According to the college sports finances database at Sportico.com, UW in the 2021-22 school year spent $70.5 million on its football program, from coaching salaries to ankle tape, and part of the buyout of fired former football coach Jimmy Lake, all independent of NIL money. Meanwhile, the same tabulation said Michigan, always near or at the top in football lavishness, spent a mere $52.4 million.
On the revenue side, Huskies football earned $91 million. Over in Ann Arbor, with its 104,000-seat Big House and more lucrative media contracts, Michigan football revenues were $131.5 million. In those two sentences, you have the tidiest explanation of why the Pac-12 Conference shall be no more, and why the Huskies are members of the Big Ten Conference this fall. The Huskies need more revenue to fund things like the $200,000 Fisch will get for relocation expenses, which is part of the new deal. Personally, I’d do it for half, and pay for the truck rental.
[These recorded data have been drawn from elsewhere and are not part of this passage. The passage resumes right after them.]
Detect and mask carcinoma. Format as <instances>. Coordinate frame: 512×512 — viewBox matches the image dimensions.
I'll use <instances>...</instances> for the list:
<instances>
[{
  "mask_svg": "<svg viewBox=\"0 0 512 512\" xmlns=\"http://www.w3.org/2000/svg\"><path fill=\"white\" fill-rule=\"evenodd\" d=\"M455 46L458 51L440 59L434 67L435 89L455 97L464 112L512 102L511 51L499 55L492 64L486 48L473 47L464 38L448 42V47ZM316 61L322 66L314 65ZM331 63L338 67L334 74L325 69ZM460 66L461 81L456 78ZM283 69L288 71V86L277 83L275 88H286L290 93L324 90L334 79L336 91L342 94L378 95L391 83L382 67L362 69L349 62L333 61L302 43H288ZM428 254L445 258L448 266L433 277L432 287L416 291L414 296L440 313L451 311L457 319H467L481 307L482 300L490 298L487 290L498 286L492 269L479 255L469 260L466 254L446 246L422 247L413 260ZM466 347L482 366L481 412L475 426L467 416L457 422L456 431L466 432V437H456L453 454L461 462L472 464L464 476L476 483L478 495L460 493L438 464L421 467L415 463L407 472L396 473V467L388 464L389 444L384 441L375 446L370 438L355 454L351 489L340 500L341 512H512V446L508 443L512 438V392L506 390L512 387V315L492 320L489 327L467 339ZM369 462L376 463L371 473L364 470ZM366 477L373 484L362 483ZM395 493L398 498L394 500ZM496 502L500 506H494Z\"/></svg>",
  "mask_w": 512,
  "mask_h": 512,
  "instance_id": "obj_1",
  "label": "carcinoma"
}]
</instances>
Fisch’s claim of UW’s private-money financial swagger may be exaggerated. But at least he knows that UW’s public-money commitment to football is up there with the most over-wrought in the NCAA, and can be used to help leverage contributions from the 38-year-old frat-boy alums turned software developers that increasingly populate the Tyee booster club.
As far as football chops, Fisch never played college football. But he has been on staffs of numerous proven head coaches, such as Steve Spurrier, Bill Belichick, Jim Harbaugh, Dom Capers, Brian Billick, Mike Shanahan and Sean McVay. He even spent a year in Seattle. In Pete Carroll’s first year, Fisch was the Seahawks quarterbacks coach. For the past three seasons, Carroll’s son, Brennan, was his offensive coordinator at Arizona.
In 25 years of coaching, Fisch had 14 stops. Which means, given the realities of college ball, if he’s as good as he thinks he is, he’ll be around for two or three years. But while he’s in a stopover here, it would be gratifying if he continued his trend toward candor.
A couple of times Tuesday, he fell back on the old trope of referencing the college game as “family.” No. College football is not a family. It is a business. Which is good, because most families are dysfunctional. So is big-time college ball, but everyone now is paid over the table to deal with it. Along with that, I heard him use the phrase “student-athlete.” Again, no. Each player is an athlete-businessman.
Fisch seems good at transitions. If he manages those two, he’ll set a high standard for the fifth coach in nine years, likely Brennan Carroll. He may come with his own defensive coordinator.